Starting with the line that has "info@iotport.cz" and finishing with the line that has "Stiftshütte!", set down each line below exactly. Pictures are not copied.
---+---
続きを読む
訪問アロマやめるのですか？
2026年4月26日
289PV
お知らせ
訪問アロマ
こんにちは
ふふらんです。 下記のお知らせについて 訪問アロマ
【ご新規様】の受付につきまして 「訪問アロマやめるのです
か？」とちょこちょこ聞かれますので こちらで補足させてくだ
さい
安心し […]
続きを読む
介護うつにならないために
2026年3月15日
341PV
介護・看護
---+---
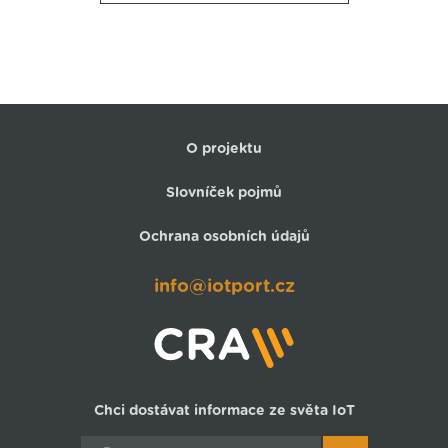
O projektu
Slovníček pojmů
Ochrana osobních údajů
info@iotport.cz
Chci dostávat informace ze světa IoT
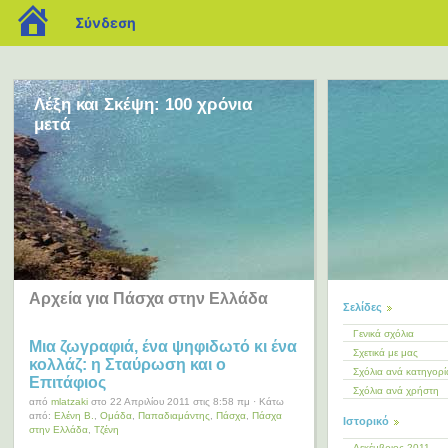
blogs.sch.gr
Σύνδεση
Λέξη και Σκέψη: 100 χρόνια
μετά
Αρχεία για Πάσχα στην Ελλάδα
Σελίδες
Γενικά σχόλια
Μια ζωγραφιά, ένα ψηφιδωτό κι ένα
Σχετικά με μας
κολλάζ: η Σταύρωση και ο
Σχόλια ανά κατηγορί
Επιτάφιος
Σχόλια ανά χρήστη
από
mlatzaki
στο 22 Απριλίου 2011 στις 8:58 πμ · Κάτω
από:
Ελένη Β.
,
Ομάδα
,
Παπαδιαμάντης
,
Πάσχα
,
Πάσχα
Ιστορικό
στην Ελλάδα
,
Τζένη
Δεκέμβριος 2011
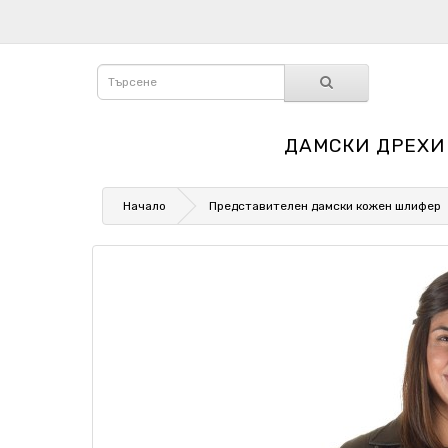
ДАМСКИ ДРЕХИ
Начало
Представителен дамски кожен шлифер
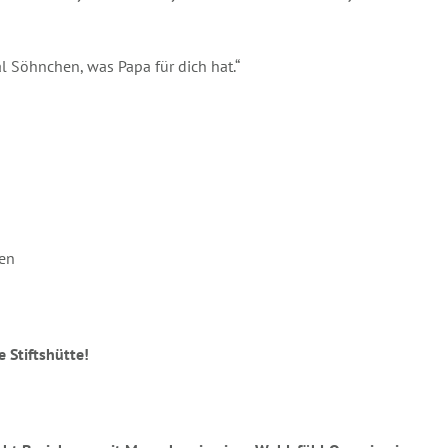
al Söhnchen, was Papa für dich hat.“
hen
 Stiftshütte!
---+---
Answer box -
info@iotport.cz
Chci dostávat informace ze světa IoT
blogs.sch.gr
Σύνδεση
Λέξη και Σκέψη: 100 χρόνια
μετά
Αρχεία για Πάσχα στην Ελλάδα
Σελίδες
Γενικά σχόλια
Μια ζωγραφιά, ένα ψηφιδωτό κι ένα
Σχετικά με μας
κολλάζ: η Σταύρωση και ο
Σχόλια ανά κατηγορί
Επιτάφιος
Σχόλια ανά χρήστη
από
mlatzaki
στο 22 Απριλίου 2011 στις 8:58 πμ · Κάτω
από:
Ελένη Β.
,
Ομάδα
,
Παπαδιαμάντης
,
Πάσχα
,
Πάσχα
Ιστορικό
στην Ελλάδα
,
Τζένη
Δεκέμβριος 2011
ДАМСКИ ДРЕХИ
Начало
Представителен дамски кожен шлифер
al Söhnchen, was Papa für dich hat.“
hen
 Stiftshütte!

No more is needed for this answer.